For each tool, the catalogue provides a title, a subtitle and a short description, together with the link. 

The self-training section provides a collection of resources to improve one’s knowledge and skills about issues related to data, art and innovation; the catalogue includes different kinds of resources such as manuals and guides on relevant topics, self-evaluation questionnaires, canvas, videos and seminars, slides, toolboxes, and other materials freely accessible online.

Figure: Screenshot of the Self-training resources section of the catalogue

The self-training resources are grouped into 5 categories: 

  • Responsible Innovation: a diverse set of resources to improve one’s knowledge on issues relate to data, ethics and responsible innovation; the topics range from the issues of data sharing and scalability to privacy, intellectual property and GDPR.
  • Data Skills: a collection of resources for improving one’s skills in processing and managing data,with online seminars and material covering topics such as machine learning, natural language processing, web scraping, data maturity.
  • Data Access: a collection of resources to help individuals and organizations to make more informed decisions about issues related to accessing, using and sharing data, on data value, trustworthiness and revenue models.
  • Storytelling with data: online material to achieve a more effective use of data and data visualisation for conveying messages and storytelling.
  • Art-science collaboration: a collection of learnings from trans-disciplinary collaborations combining scientific research and technological innovation with artistic practices; the materials include keynotes, discussions, roundtables and interviews with the speakers and participants from relevant experiences in this transdisciplinary field. 

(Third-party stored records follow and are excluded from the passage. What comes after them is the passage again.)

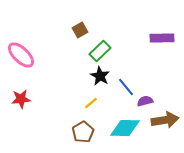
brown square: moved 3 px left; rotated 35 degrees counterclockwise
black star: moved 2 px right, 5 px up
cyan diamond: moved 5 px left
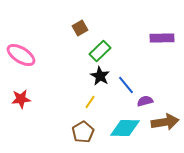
brown square: moved 2 px up
pink ellipse: rotated 12 degrees counterclockwise
blue line: moved 2 px up
yellow line: moved 1 px left, 1 px up; rotated 16 degrees counterclockwise
brown arrow: moved 2 px down
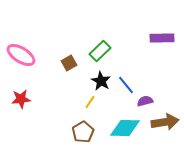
brown square: moved 11 px left, 35 px down
black star: moved 1 px right, 5 px down
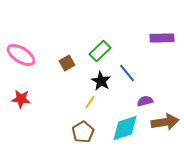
brown square: moved 2 px left
blue line: moved 1 px right, 12 px up
red star: rotated 12 degrees clockwise
cyan diamond: rotated 20 degrees counterclockwise
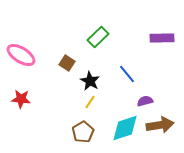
green rectangle: moved 2 px left, 14 px up
brown square: rotated 28 degrees counterclockwise
blue line: moved 1 px down
black star: moved 11 px left
brown arrow: moved 5 px left, 3 px down
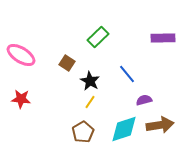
purple rectangle: moved 1 px right
purple semicircle: moved 1 px left, 1 px up
cyan diamond: moved 1 px left, 1 px down
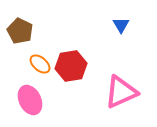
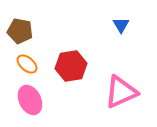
brown pentagon: rotated 15 degrees counterclockwise
orange ellipse: moved 13 px left
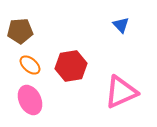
blue triangle: rotated 12 degrees counterclockwise
brown pentagon: rotated 15 degrees counterclockwise
orange ellipse: moved 3 px right, 1 px down
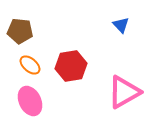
brown pentagon: rotated 10 degrees clockwise
pink triangle: moved 3 px right; rotated 6 degrees counterclockwise
pink ellipse: moved 1 px down
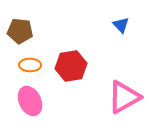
orange ellipse: rotated 40 degrees counterclockwise
pink triangle: moved 5 px down
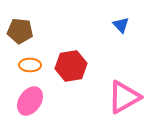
pink ellipse: rotated 60 degrees clockwise
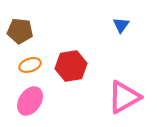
blue triangle: rotated 18 degrees clockwise
orange ellipse: rotated 20 degrees counterclockwise
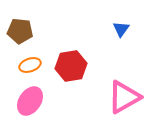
blue triangle: moved 4 px down
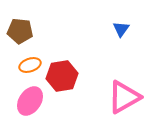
red hexagon: moved 9 px left, 10 px down
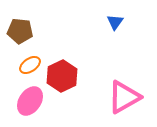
blue triangle: moved 6 px left, 7 px up
orange ellipse: rotated 15 degrees counterclockwise
red hexagon: rotated 16 degrees counterclockwise
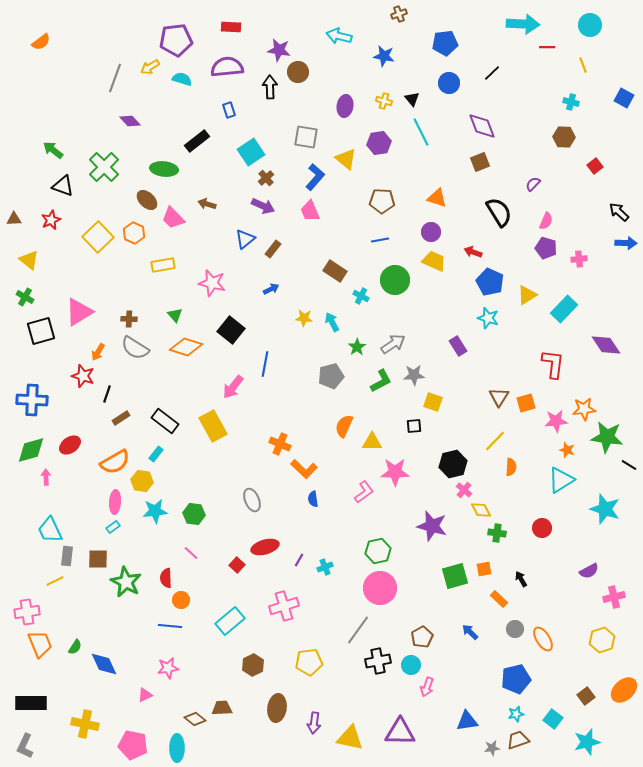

Beyond these three main categories (tools, datasets and self-training resources), the catalogue includes a section collecting the assets used by the teams for their projects. 

The frontpage of the catalogue offers access to user journeys, based on different user profiles  and designed to make it easier for a user to find resources that are relevant for their specific needs.

Through the Collection button, it is also possible to explore the whole collection as a list of all the resources included in the catalogue in alphabetical order, and to search among all the resources. 

The catalogue was developed during the MediaFutures project, with the primary aim of providing useful resources for the teams to perform their project, and at the same time keeping in mind other potential users of our platform, so that it may be useful beyond the scope of the MediaFutures calls, as a resource available for any internet user.